The easiest and shortest trail between the two forts was through the cañon, and this Oak Heart well knew. He ordered the chiefs in charge of the three hundred to ambush the rescue-party near the entrance to the cañon at the other end, and not long before Cody and the other scouts, riding ahead of Captain Taylor’s command, came within shouting distance of the cañon the bloodthirsty savages were hidden among the rocks and trees on the sloping sides, ready to pour a deadly fire into the band of rescuers when they came along the trail beneath them.
While yet the scouts were some distance from the cañon something startled them ahead. Tearing along the trail toward them came a herd of deer, frightened from their night’s lair by something untoward.
“Now, what under the canopy started them to running?” asked Cody, who never let anything go past him unexplained.
“Wolves, it’s likely,” said one of the Resistence scouts named Judd.
“Haven’t heard a wolf howl to-night,” declared Buffalo Bill.
“You’re right there, pard,” said another scout, Barney by name.
“And there was no critter on the trail of those white-tails,” said a third man.
“That means Injuns, then,” declared Barney.
“I reckon you’re right, boys,” said the Border King. “Let’s see. Those deer came directly from the cañon.”
“You bet they did.”
“Something doing there, then, boys.”
“I reckon you’re right, Buffler.”
“Here, Barney, you ride back and tell Captain Taylor to halt his column. Judd, you and I leave our horses here and go ahead to reconnoiter. Savvy?”
“Sure!”
Barney rode back. Judd and Buffalo Bill discarded their mounts and went ahead afoot.
Oak Heart was a born general, and, like old Colorow, of the Utes, displayed abilities in planning his campaigns that placed him head and shoulders above the average redskin chieftain.
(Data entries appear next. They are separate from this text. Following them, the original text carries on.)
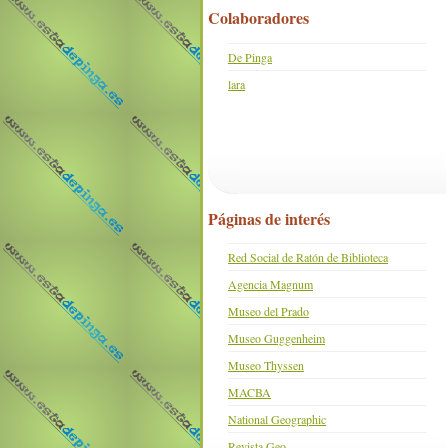
Colaboradores
De Pinga
lara
Páginas de interés
Red Social de Ratón de Biblioteca
Agencia Magnum
Museo del Prado
Museo Guggenheim
Museo Thyssen
MACBA
National Geographic
Revista Geo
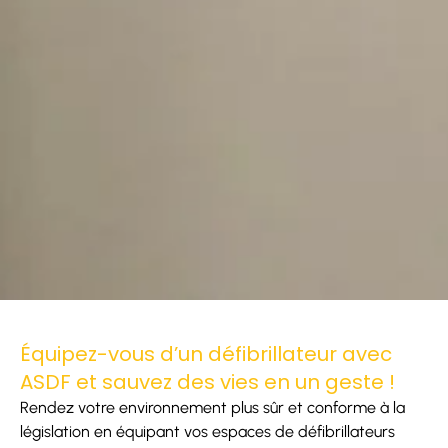
Équipez-vous d’un défibrillateur avec
ASDF et sauvez des vies en un geste !
Rendez votre environnement plus sûr et conforme à la
législation en équipant vos espaces de défibrillateurs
There have been few great warriors among the red Indians. Red Jacket, Black Eagle, Tecumseh, Colorow, and a few others have possessed unnatural characteristics for redskins, and that is why they left their mark on Indian history.
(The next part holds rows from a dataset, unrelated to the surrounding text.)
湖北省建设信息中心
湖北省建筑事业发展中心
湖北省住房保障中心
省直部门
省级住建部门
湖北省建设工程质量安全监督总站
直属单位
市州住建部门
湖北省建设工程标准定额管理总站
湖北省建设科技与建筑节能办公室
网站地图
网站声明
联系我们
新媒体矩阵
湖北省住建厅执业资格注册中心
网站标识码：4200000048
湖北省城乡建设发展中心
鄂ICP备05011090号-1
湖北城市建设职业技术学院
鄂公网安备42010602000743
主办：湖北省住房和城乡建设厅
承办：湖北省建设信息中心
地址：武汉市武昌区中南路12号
And Oak Heart had sufficient control over his warriors to make them do something which above all things a redskin hates. He made them fight at night!
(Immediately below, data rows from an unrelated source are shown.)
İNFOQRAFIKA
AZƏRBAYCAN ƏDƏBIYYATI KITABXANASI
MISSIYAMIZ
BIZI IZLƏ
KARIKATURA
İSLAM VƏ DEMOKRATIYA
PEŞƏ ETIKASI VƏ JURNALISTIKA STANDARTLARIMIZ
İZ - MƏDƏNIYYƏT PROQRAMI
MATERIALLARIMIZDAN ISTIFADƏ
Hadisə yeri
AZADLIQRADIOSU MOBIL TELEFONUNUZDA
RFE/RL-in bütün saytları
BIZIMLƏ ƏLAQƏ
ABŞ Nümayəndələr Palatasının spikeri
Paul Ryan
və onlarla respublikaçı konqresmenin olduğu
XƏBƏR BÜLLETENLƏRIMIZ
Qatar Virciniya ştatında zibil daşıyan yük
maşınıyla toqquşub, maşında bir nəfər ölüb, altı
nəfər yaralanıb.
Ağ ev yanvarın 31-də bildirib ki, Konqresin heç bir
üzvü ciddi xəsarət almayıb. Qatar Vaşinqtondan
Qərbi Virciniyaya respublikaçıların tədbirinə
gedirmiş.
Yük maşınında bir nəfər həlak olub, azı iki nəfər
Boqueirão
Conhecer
Now, the Indian is a spiritualist of the most pronounced breed. By day the spirits of the dead, and those powerful beings which he believes control men’s affairs, sleep; by night these supernatural beings walk abroad, and no Southern darky is more afraid of seeing a ghost than a redskin. The medicine chiefs, who are, most of them, a set of unconscionable fakers, foster this belief in ghosts and evil spirits and so prey on the tribes.
Indians often select the hour just before dawn to strike their enemies, because at that time man usually sleeps more deeply. But to make a forced march and lay an ambuscade in the middle of the night—well, this proved Oak Heart’s mastery of his tribe. Buffalo Bill suspected that the herd of deer had been frightened by something more than a single redskin—or a small scouting-party of them. He knew Oak Heart’s abilities and respected them. Rash as the scout might be at times, he never took foolish chances. To lead the rescue-party into the head of the cañon might bring it to complete ruin.
“Judd! you take the west side of that gorge, and I’ll go east,” he commanded his brother scout.
“How’ll I communicate? Signal?”
“No! If there are many of the reds they have already frightened away most of the small animals that we might imitate, and to give a bird-call would utterly ruin us. No bird will be waking up at this time o’ night—ugh!”
“Well, what then?” demanded the other.
“Never mind what you find, keep still. Meet me here—in twenty minutes if possible; not later than half an hour from now, at most.”
“Half an hour?”
“Yep. And remember, a confounded lot can happen in half an hour,” added Cody, with a chuckle.